Department of Applied Chemistry, Graduate School of Urban Environmental Sciences , Tokyo Metropolitan University , Minamiohsawa , Hachioji, Tokyo 192-0397 , Japan.
Department of Chemistry, Beijing Key Laboratory of Microanalytical Methods and Instrumentation, MOE Key Laboratory of Bioorganic Phosphorus Chemistry & Chemical Biology , Tsinghua University , Beijing 100084 , China.
Anal Chem. 2018 Apr 17;90(8):5329-5334. doi: 10.1021/acs.analchem.8b00463. Epub 2018 Apr 3.
We report on the development of a novel and flexible online digital polymerase chain reaction (dPCR) system.
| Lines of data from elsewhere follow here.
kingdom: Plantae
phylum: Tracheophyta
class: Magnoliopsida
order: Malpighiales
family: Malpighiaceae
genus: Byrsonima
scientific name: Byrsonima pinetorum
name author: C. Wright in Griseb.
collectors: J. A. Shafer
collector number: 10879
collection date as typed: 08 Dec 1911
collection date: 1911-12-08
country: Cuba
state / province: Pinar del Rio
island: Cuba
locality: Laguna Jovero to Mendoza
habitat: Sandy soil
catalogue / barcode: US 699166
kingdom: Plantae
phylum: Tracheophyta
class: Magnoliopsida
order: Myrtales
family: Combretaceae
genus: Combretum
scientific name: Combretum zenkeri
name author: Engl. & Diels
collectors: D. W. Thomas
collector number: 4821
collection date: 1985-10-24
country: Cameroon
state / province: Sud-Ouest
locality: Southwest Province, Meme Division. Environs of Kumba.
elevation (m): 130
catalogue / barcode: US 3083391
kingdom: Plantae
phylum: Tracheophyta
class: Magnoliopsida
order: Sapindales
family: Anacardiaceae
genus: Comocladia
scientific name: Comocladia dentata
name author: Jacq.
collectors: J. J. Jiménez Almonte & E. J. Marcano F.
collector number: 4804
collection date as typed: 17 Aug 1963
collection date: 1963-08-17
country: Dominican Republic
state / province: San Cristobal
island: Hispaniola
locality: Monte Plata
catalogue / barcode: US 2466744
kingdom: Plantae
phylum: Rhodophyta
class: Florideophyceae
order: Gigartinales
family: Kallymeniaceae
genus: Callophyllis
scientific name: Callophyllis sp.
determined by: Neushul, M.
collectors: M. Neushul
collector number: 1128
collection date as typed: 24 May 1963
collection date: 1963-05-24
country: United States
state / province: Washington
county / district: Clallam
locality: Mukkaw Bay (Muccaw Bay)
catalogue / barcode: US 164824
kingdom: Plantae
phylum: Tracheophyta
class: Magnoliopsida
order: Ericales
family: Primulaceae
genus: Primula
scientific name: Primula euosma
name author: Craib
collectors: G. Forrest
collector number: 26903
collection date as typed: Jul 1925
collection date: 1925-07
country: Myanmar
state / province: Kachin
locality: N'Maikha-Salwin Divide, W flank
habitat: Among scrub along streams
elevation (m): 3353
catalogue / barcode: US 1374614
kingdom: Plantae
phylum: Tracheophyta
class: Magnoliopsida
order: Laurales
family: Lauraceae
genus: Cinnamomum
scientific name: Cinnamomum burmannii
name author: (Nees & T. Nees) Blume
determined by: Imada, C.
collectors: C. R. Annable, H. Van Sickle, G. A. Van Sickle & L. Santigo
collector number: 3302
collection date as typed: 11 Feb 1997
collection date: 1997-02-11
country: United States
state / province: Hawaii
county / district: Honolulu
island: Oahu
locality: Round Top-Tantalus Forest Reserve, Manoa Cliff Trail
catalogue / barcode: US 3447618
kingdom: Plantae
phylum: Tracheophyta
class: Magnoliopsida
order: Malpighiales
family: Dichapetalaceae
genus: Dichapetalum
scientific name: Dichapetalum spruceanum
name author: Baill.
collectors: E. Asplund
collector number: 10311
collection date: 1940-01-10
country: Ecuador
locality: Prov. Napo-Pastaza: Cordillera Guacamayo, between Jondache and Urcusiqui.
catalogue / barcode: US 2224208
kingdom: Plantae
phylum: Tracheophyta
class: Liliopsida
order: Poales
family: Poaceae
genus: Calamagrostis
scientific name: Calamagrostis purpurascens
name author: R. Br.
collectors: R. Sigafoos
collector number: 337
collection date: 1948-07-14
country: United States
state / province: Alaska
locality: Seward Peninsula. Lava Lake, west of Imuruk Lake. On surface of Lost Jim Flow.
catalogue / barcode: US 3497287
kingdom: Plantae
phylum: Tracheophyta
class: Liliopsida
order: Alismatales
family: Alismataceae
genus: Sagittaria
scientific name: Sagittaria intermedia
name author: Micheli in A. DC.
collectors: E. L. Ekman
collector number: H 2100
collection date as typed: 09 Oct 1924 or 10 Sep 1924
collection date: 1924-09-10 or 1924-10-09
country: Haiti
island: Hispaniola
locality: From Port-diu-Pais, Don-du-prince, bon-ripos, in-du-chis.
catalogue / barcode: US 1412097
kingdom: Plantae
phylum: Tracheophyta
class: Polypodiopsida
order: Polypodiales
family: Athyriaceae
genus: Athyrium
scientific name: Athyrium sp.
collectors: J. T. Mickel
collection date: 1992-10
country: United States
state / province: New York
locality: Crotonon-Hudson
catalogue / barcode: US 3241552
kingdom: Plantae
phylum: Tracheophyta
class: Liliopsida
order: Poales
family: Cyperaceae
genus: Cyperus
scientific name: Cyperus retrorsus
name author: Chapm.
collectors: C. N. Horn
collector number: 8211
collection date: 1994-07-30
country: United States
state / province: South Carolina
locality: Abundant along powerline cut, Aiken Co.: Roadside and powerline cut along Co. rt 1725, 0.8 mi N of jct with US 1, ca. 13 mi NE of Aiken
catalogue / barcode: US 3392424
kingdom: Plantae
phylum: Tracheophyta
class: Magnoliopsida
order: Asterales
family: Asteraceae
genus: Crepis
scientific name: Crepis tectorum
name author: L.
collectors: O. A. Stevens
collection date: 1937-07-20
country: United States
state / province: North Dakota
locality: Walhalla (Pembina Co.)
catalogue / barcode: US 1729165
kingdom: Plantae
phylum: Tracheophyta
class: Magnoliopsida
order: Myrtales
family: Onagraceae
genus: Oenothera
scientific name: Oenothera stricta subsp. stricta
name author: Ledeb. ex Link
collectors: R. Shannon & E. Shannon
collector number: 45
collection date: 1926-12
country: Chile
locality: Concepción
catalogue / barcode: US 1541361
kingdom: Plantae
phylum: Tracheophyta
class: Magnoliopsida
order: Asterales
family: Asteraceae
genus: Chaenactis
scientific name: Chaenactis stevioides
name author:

The system was composed of three parts: an inkjet for generating the droplets, a coiled fused-silica capillary for thermal cycling, and a laser-induced fluorescence detector (LIFD) for positive droplet counting. Upon inkjet printing, monodisperse droplets were continuously generated in the oil phase and then introduced into the capillary in the form of a stable dispersion. The droplets containing one or zero molecules of target DNA passed through the helical capillary that was attached to a cylindrical thermal cycler for PCR amplification, resulting in the generation of fluorescence for the DNA-positive droplet. After 36 PCR cycles, the fluorescence signal intensity was detected by laser-induced fluorescence located at the downstream of the capillary, followed by a positive/negative counting. The present system was successfully applied to the absolute quantification of the HPV sequence in Caski cells with dynamic ranges spanning 4 orders of magnitude.
我们报告了一种新颖且灵活的在线数字聚合酶链反应 (dPCR) 系统的开发。该系统由三部分组成:用于生成液滴的喷墨装置、螺旋熔融硅毛细管用于热循环,以及用于正液滴计数的激光诱导荧光检测器 (LIFD)。在喷墨打印时,单分散液滴连续在油相中生成,然后以稳定分散体的形式引入毛细管。含有一个或零个靶 DNA 分子的液滴通过螺旋毛细管传递,该毛细管连接到圆柱形热循环仪进行 PCR 扩增,导致 DNA 阳性液滴产生荧光。经过 36 个 PCR 循环后,激光诱导荧光位于毛细管下游处检测荧光信号强度,随后进行阳性/阴性计数。该系统成功应用于 Caski 细胞中 HPV 序列的绝对定量,动态范围跨越 4 个数量级。